Step 3: Build a seekdb hybrid search app with Claude Code
After installing the plugin, start a new chat in Claude Code and ask:
I want to build a simple seekdb app in Python that supports hybrid search over documents. Please write the code.
Claude Code should respond with an implementation similar to the following:
import pyseekdb
# ==================== Create a collection ====================
# Create an embedded client
client = pyseekdb.Client(path="./seekdb.db")
# Create a collection
collection = client.create_collection(name="hybrid_search_demo")

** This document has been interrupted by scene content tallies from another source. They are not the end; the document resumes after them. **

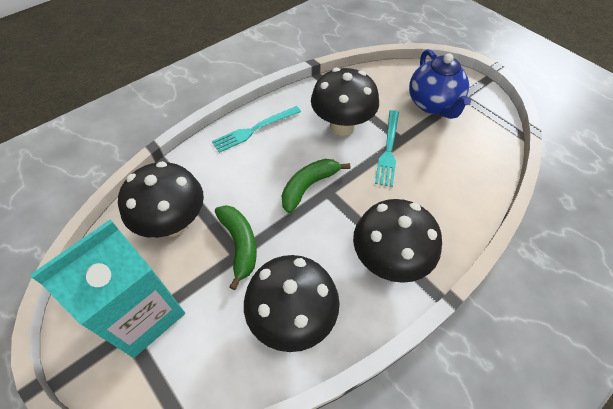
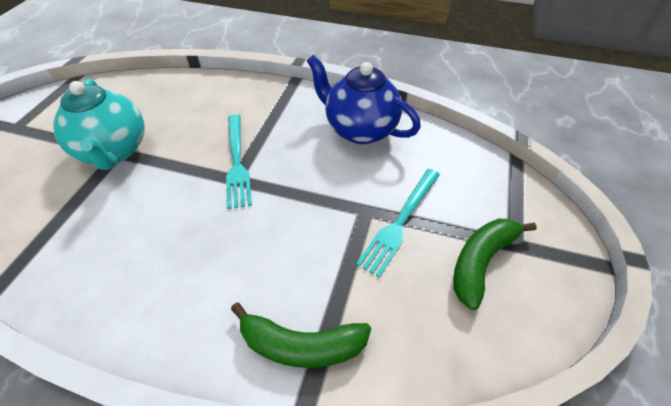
black mushroom: 4 -> 0
turquoise carton: 1 -> 0
turquoise teapot: 0 -> 1

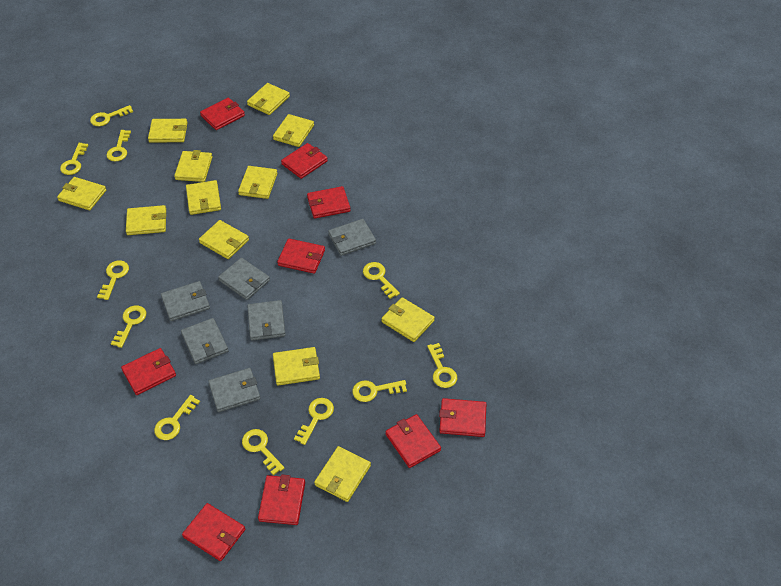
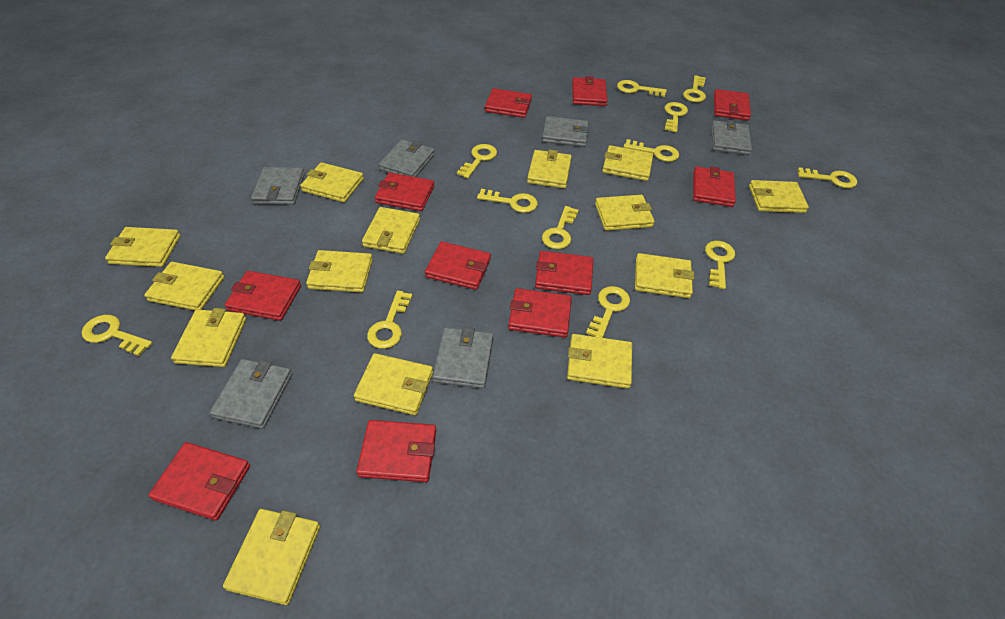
red wallet: 9 -> 11
yellow key: 11 -> 12
yellow wallet: 12 -> 14

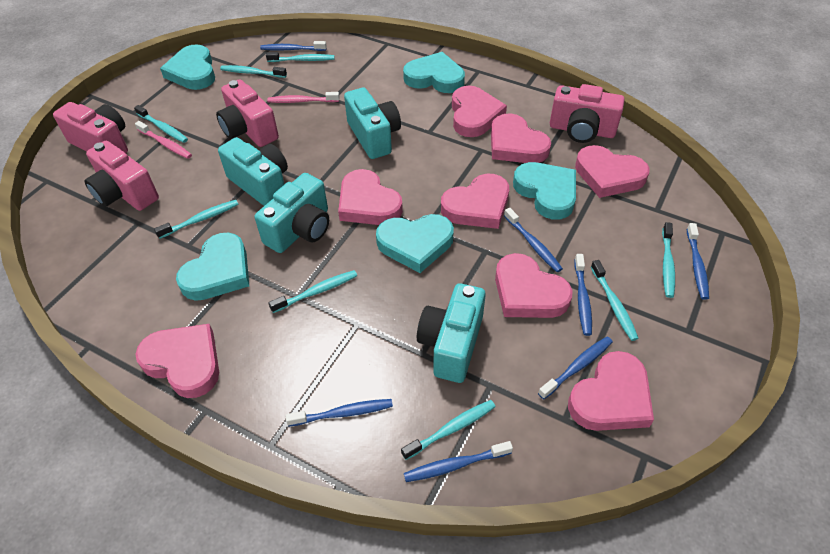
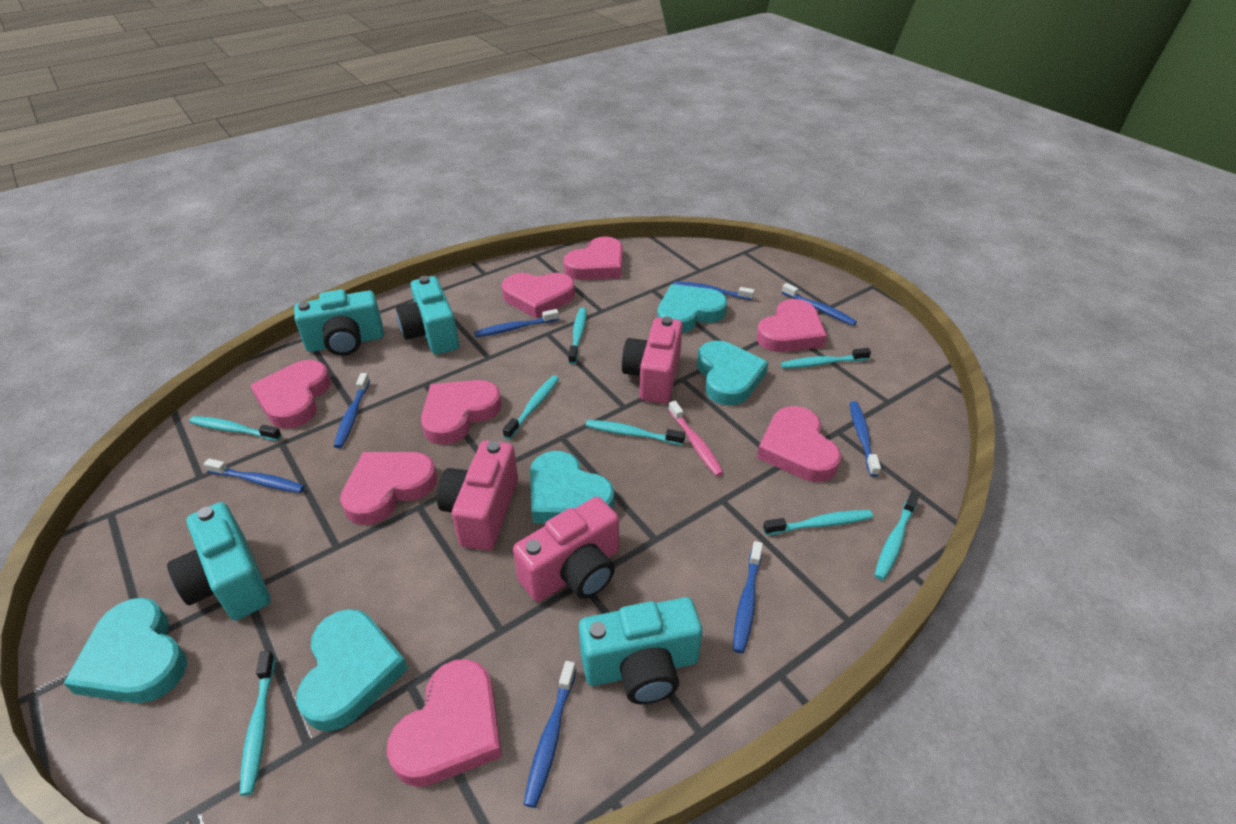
blue toothbrush: 7 -> 8
pink camera: 4 -> 3
pink toothbrush: 2 -> 1

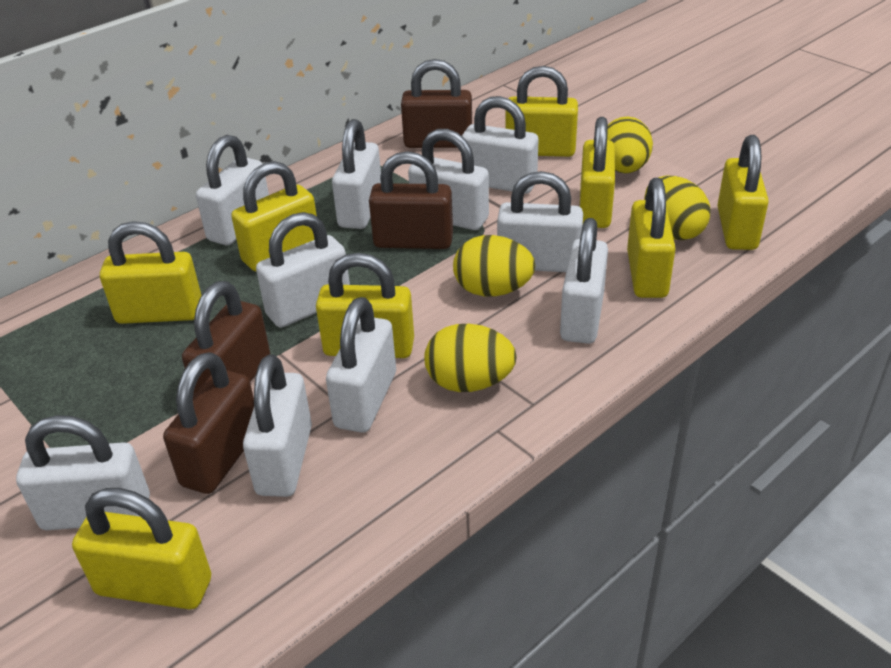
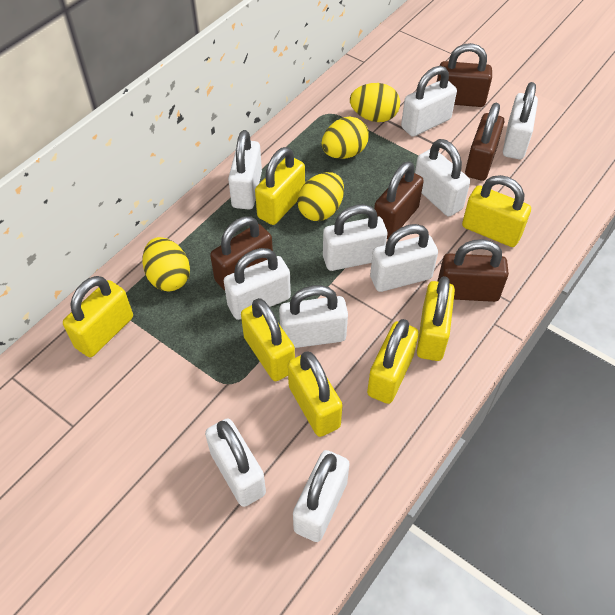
brown padlock: 4 -> 5
yellow padlock: 8 -> 7

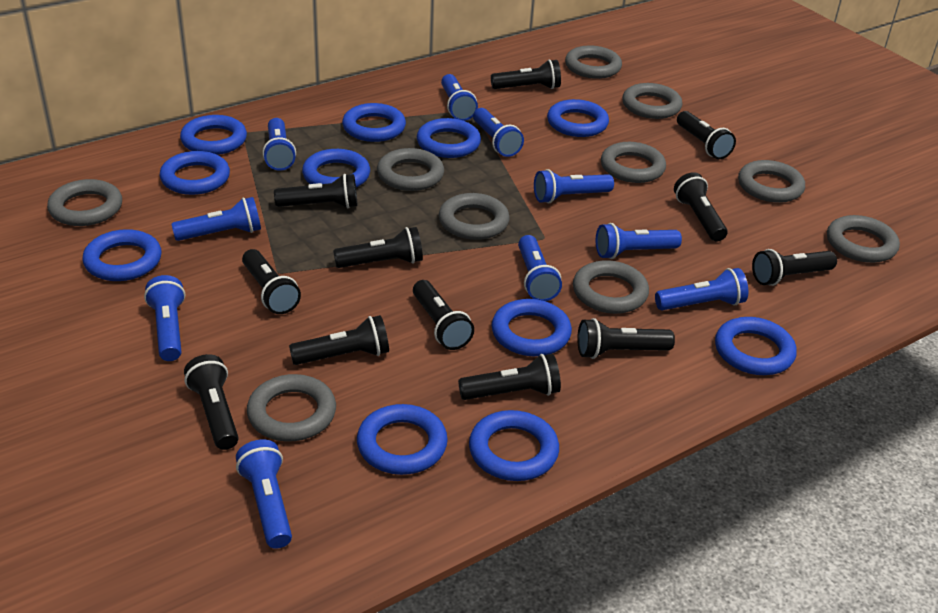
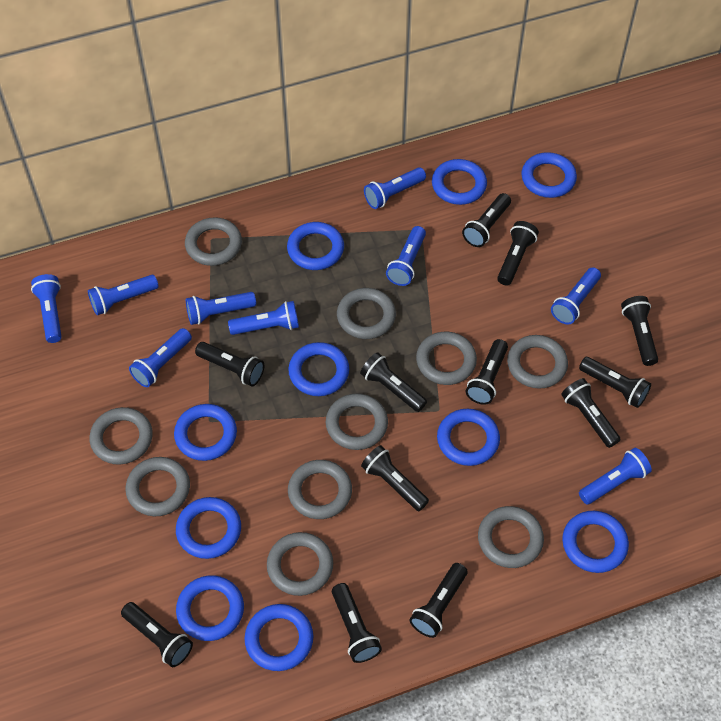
blue flashlight: 10 -> 9
blue ring: 11 -> 10

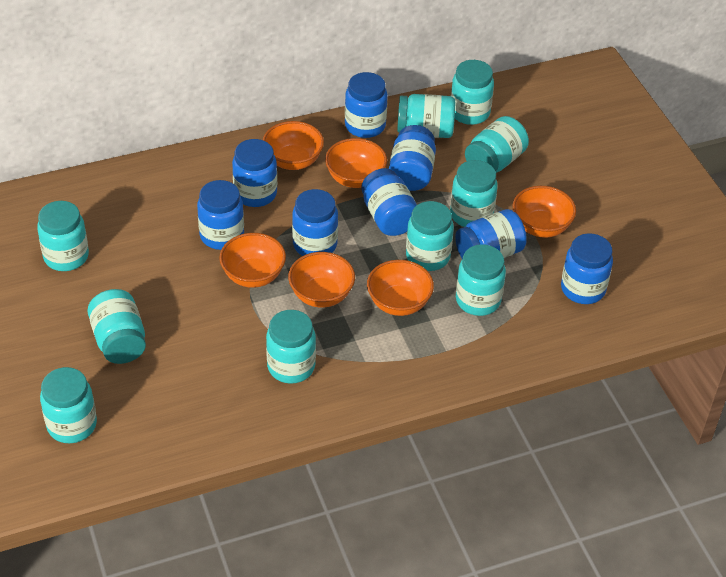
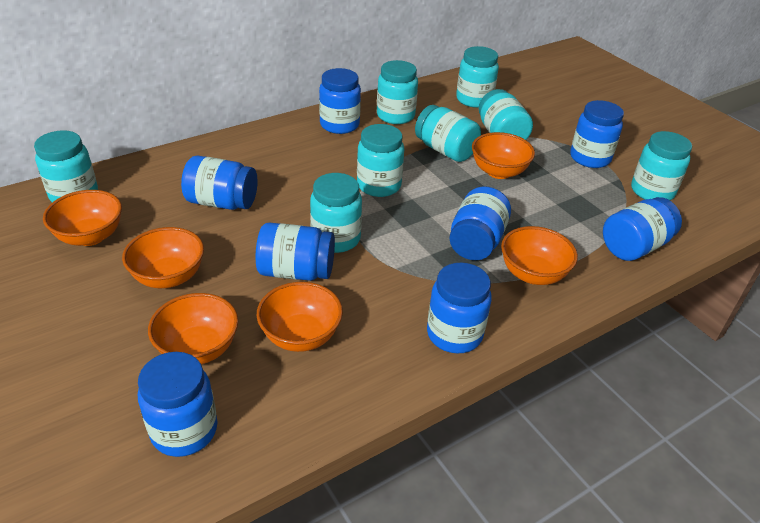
turquoise jar: 10 -> 8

# ==================== Add data ====================
documents = [
"Machine learning is revolutionizing artificial intelligence and data science",
"Python programming language is essential for machine learning developers",
"Deep learning neural networks enable advanced AI applications",
"Data science combines statistics, programming, and domain expertise",
"Natural language processing uses machine learning to understand text",
"Computer vision algorithms process images using deep learning techniques",
"Reinforcement learning trains agents through reward-based feedback",
"Python libraries like TensorFlow and PyTorch simplify machine learning",
"Artificial intelligence systems can learn from large datasets",
"Neural networks mimic the structure of biological brain connections",
]
metadatas = [
{"category": "AI", "topic": "machine learning", "year": 2023, "popularity": 95},
{"category": "Programming", "topic": "python", "year": 2023, "popularity": 88},
{"category": "AI", "topic": "deep learning", "year": 2024, "popularity": 92},
{"category": "Data Science", "topic": "data analysis", "year": 2023, "popularity": 85},
{"category": "AI", "topic": "nlp", "year": 2024, "popularity": 90},
{"category": "AI", "topic": "computer vision", "year": 2023, "popularity": 87},
{"category": "AI", "topic": "reinforcement learning", "year": 2024, "popularity": 89},
{"category": "Programming", "topic": "python", "year": 2023, "popularity": 91},
{"category": "AI", "topic": "general ai", "year": 2023, "popularity": 93},
{"category": "AI", "topic": "neural networks", "year": 2024, "popularity": 94},
]
ids = [f"doc_{i + 1}" for i in range(len(documents))]
collection.add(ids=ids, documents=documents, metadatas=metadatas)
# ==================== Perform hybrid search ====================
hybrid_result = collection.hybrid_search(
query={"where_document": {"$contains": "machine learning"}, "n_results": 10},
knn={"query_texts": ["AI research"], "n_results": 10},
rank={"rrf": {}},
n_results=5,
)
# ==================== Print results ====================
print("\\nHybrid search results:")
print(f" ids: {hybrid_result['ids'][0]}")
print(f" documents: {hybrid_result['documents'][0]}")
Step 4: Run the example
-
Install
pyseekdb:pip install pyseekdb -
Save the code to
hybrid_search_demo.py, then run:python hybrid_search_demo.py -
Review the results. Example output:
ids: ['doc_1', 'doc_5', 'doc_2', 'doc_8', 'doc_3']
documents: ['Machine learning is revolutionizing artificial intelligence and data science', 'Natural language processing uses machine learning to understand text', 'Python programming language is essential for machine learning developers', 'Python libraries like TensorFlow and PyTorch simplify machine learning', 'Deep learning neural networks enable advanced AI applications']Hybrid search combines keyword matching (documents containing "machine learning") and semantic search (documents semantically similar to "AI research"). seekdb uses RRF (Reciprocal Rank Fusion) to merge the two result sets into a single ranked list.